Это потребовало определенных усилий. Если у нас нет мемориала жертвам сексуальной революции, это вовсе не означает, что не было жертв. Хотя, строго говоря, речь идет не столько о павших на поле брани, сколько об израненных, изувеченных и изуродованных. Сексуальная революция свершилась по наитию: ни серьезной теоретической базы, ни заранее разработанного плана кампании. В результате она оказалась во многом инфантильной, хаотической, даже нелепой и сопровождалась массой нежелательных эксцессов, короче говоря, приняла форму грандиозного скандала, охватившего всю Америку. И, разумеется, элемент бытовой комедии в ней тоже присутствовал. Происходящее было одновременно и революцией, и всеобщим празднеством в первый день по ее завершении. Раздевшиеся догола люди, смеясь, высыпали на улицу и разгуливали нагишом. Сплошь и рядом дело оборачивалось чистым фарсом, по-детски наивным, но чреватым далеко, удивительно далеко идущими последствиями. Иногда революция принимала форму сугубо гормонального бунта, внезапного и одновременного полового созревания целого поколения, самого многочисленного и физически крепкого за всю историю США.

Однако происходящее носило безусловно революционный характер, даже радикально революционный, и все перемены, едва наступив, сразу же становились бесповоротными.

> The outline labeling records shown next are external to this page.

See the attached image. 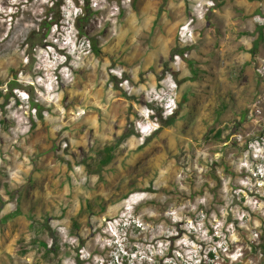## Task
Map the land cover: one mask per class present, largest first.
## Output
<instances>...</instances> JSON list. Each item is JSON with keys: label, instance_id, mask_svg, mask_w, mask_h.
I'll return each instance as SVG.
<instances>
[{"label": "rangeland", "instance_id": "rangeland-1", "mask_svg": "<svg viewBox=\"0 0 264 264\" xmlns=\"http://www.w3.org/2000/svg\"><path fill=\"white\" fill-rule=\"evenodd\" d=\"M50 1L0 0V264H264V74L152 57L137 0H90L88 36L59 0L53 44L31 57ZM17 70L27 88L3 108Z\"/></svg>", "mask_w": 264, "mask_h": 264}, {"label": "crops", "instance_id": "crops-1", "mask_svg": "<svg viewBox=\"0 0 264 264\" xmlns=\"http://www.w3.org/2000/svg\"><path fill=\"white\" fill-rule=\"evenodd\" d=\"M136 4L141 23L150 25L145 34L153 44L152 57L164 59L175 50L182 56L183 69L192 65L193 70L196 65L204 75L215 71L225 79L229 74L252 76L255 60L264 57V20L259 19H264V0H218L217 8L198 21L195 41L190 45L178 39V29L188 12L184 0H137Z\"/></svg>", "mask_w": 264, "mask_h": 264}, {"label": "trees", "instance_id": "trees-1", "mask_svg": "<svg viewBox=\"0 0 264 264\" xmlns=\"http://www.w3.org/2000/svg\"><path fill=\"white\" fill-rule=\"evenodd\" d=\"M50 4H47L45 6V12L44 15L37 21V26L30 32V34L27 37L28 47L30 51V55L32 57V54L34 52V49L38 46H49L53 43L48 41L47 38L51 33V30L53 27L58 26L61 24V21L63 20L62 12V5L64 4L63 1L59 0H51ZM76 5L80 8V13L76 14L74 23L76 25L78 34L80 36H88V26L91 21V19L97 14V11L94 10L91 6L90 0H75ZM133 4L135 5V0H133ZM92 47L93 51L96 54H100V48L97 45V42L95 39L92 40ZM34 66V63H31L27 67H25L26 71L31 70V68ZM22 70V69H21ZM11 72H14L15 70L13 68L10 69ZM17 73L14 74L12 80H9L8 83V89L4 93L5 96V103H3V108L10 103L11 97L15 96V90L16 89H25L27 88L23 83H21L18 79V70ZM113 80V79H112ZM3 82L0 81V85H2ZM118 87V86H117ZM33 106L38 107L39 105L35 102L32 103ZM125 137L129 135V133L125 130ZM115 149L114 145H106L104 149L100 152V155L98 159L96 160V166L103 167L112 160L113 158V151ZM20 214V211L17 210L16 212H13L5 217V219L14 218ZM77 224V223H76ZM44 246H47V243L42 242ZM57 246V244H56ZM22 250L25 249L24 245H21L20 247ZM58 246L56 247L57 250ZM51 250V248H49ZM53 250V249H52ZM210 256L213 258L214 253L210 251Z\"/></svg>", "mask_w": 264, "mask_h": 264}, {"label": "built area", "instance_id": "built-area-1", "mask_svg": "<svg viewBox=\"0 0 264 264\" xmlns=\"http://www.w3.org/2000/svg\"><path fill=\"white\" fill-rule=\"evenodd\" d=\"M192 2V11L186 21L181 24L178 31V39L181 43H193L195 41V33L197 30V23L201 19H205L218 6V0H189ZM255 70L259 74H264V57L259 59ZM169 90L159 97L163 104L166 115H172L177 109V95L176 86L170 85ZM151 126V125H150ZM151 130V127H150Z\"/></svg>", "mask_w": 264, "mask_h": 264}]
</instances>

Мой вечный скепсис, мой цинизм и культурно-политический здравый смысл, как правило подсказывающие обладателю таких качеств держаться в стороне от любых более-менее массовых движений, и на сей раз сослужили хорошую службу, став для меня своего рода щитом. Всеобщего энтузиазма я не разделял, да и не стремился разделить. Первоочередной задачей для себя я считал отделение и очищение собственно революции от неизбежно налипающей на нее псевдореволюционной шелухи, от всех патологий, пустых словоизвержений и фармакологических взрывпакетов, которые заставляли моих ровесников то и дело выбрасываться из окон, погружаться на самое непотребное дно, с наслаждением вываливаться в самой тошнотворной грязи, внушая себе при этом: вот и мне наконец-то представился шанс совершить свою личную революцию! Чего ради удерживать себя в узде только потому, что нелепая игра случая заставила тебя появиться на свет лет на двадцать раньше, чем следовало бы?